1 Deeptha |
Wednesday, August 11, 2004 @ 10:45 PM
Can you direct me to any example which uses CSS for .net application?
Or
Can you show me a sample css file for a .net application?
2 Milan Negovan |
Thursday, August 12, 2004 @ 6:55 AM
Well, unfortunately I don't. Yet. However, any site that uses semantic markup is a good candidate for this kind of skinning. You need to define several stylesheets and wire up the
style switcher.
Dan Cederholm has a simple skin switcher on his site.
3 Deeptha |
Thursday, August 12, 2004 @ 8:59 PM
Thanks Milan,
I need some help.
I have a style sheet. I want to link it to an .aspx form file.
How do I do it?
There are few text fields and buttons on the form.

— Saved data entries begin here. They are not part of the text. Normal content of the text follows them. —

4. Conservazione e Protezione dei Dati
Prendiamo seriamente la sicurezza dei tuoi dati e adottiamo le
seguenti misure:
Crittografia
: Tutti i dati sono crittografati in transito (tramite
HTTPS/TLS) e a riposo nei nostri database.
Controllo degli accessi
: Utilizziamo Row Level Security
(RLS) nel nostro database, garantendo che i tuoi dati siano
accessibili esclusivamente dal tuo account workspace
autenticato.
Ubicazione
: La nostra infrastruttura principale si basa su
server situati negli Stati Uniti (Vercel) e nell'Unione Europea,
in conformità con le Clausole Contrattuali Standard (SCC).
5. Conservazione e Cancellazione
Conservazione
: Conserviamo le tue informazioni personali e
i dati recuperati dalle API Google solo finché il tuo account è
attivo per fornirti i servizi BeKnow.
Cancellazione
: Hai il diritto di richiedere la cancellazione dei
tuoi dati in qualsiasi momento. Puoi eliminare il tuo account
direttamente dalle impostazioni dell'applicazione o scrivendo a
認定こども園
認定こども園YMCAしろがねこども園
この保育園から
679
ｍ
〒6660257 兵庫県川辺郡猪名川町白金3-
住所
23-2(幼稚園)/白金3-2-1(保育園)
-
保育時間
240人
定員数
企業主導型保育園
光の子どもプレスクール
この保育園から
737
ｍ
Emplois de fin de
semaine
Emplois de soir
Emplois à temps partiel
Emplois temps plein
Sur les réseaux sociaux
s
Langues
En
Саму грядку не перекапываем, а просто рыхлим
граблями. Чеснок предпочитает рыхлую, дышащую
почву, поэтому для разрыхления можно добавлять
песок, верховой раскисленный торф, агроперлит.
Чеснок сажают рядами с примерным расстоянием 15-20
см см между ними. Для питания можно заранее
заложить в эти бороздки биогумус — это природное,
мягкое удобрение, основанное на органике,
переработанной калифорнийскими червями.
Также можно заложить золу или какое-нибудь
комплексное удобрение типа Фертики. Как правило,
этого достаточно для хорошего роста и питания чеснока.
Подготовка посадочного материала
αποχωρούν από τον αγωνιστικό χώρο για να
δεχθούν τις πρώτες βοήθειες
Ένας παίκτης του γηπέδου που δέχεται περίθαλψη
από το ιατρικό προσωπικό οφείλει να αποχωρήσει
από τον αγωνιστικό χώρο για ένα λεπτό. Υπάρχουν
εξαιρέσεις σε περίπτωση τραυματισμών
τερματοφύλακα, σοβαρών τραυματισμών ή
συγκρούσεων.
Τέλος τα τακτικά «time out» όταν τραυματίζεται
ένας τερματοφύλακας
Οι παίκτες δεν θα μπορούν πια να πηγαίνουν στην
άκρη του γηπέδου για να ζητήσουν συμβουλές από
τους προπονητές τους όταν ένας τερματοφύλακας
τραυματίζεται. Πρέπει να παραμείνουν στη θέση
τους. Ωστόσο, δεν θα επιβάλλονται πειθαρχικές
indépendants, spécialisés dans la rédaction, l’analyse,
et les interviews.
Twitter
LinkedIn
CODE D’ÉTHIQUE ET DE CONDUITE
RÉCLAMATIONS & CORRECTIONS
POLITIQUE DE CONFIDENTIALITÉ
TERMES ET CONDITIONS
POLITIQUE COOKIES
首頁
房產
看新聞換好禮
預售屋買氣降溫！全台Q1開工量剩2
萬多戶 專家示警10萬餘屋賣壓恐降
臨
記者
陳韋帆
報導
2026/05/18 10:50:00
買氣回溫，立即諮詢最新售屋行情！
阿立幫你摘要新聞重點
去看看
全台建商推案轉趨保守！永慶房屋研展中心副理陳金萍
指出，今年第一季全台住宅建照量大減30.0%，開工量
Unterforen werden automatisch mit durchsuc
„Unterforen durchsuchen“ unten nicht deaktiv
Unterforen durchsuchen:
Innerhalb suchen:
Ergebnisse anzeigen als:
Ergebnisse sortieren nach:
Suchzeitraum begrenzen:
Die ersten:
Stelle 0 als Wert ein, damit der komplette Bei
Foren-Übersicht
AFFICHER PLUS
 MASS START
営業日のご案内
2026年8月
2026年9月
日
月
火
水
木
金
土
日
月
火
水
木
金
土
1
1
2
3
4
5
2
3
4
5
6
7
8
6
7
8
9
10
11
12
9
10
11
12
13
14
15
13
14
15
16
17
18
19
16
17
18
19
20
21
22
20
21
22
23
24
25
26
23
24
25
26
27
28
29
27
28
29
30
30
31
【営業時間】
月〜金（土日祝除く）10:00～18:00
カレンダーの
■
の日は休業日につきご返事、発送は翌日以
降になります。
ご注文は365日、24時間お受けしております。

I have written a css style. How to link it to the buttons?
Thanks
Deeptha
4 Milan Negovan |
Friday, August 13, 2004 @ 7:31 AM
All you really have to do to link a style sheet is include a "link" tag in the "head" section of your page. Do a view source on this page and see how I've linked my style sheets.
Second, assing buttons styles you defined in CSS, and you're all set!
5 Ian |
Friday, November 25, 2005 @ 10:20 AM
What do you do if your web applicaiton displays complex tables of data. Surely you can't achieve the table layput you require for 10 or more columns in CSS, yet this table layout forms part of the 'skin'.
I am attracted to skinnable web applications, but I need to be convinced it can do everything, or it isn't worth it.
Ian
6 Milan Negovan |
Saturday, November 26, 2005 @ 3:30 PM
Ian, tabular information should be presented in tables---that's what tables are for. Converting tables to a div galore has never been advocated. In fact, you'd be surprised how many people don't realize there are many CSS properties available to style tables.
7 Leblanc Meneses |
Friday, August 04, 2006 @ 9:33 AM
css skins are not enough sometimes a design needs an extra div or a different arrangements of divs with the same content.
master pages
8 EK |
Friday, February 23, 2007 @ 8:50 AM
You may laugh at this, but...CSS is reamedy for miserable standard named HTML that fell on us from hell.
HTML may have been a nice idea but it is so unpractical and is hard to understand well, fix or deal with without an editor and not 100% portable across browsers.
Or may be the HTML is not the problem - Maybe the whole "Browser" thing is the stupid one!
I am surrprised that this is what we had to deal with in 2007!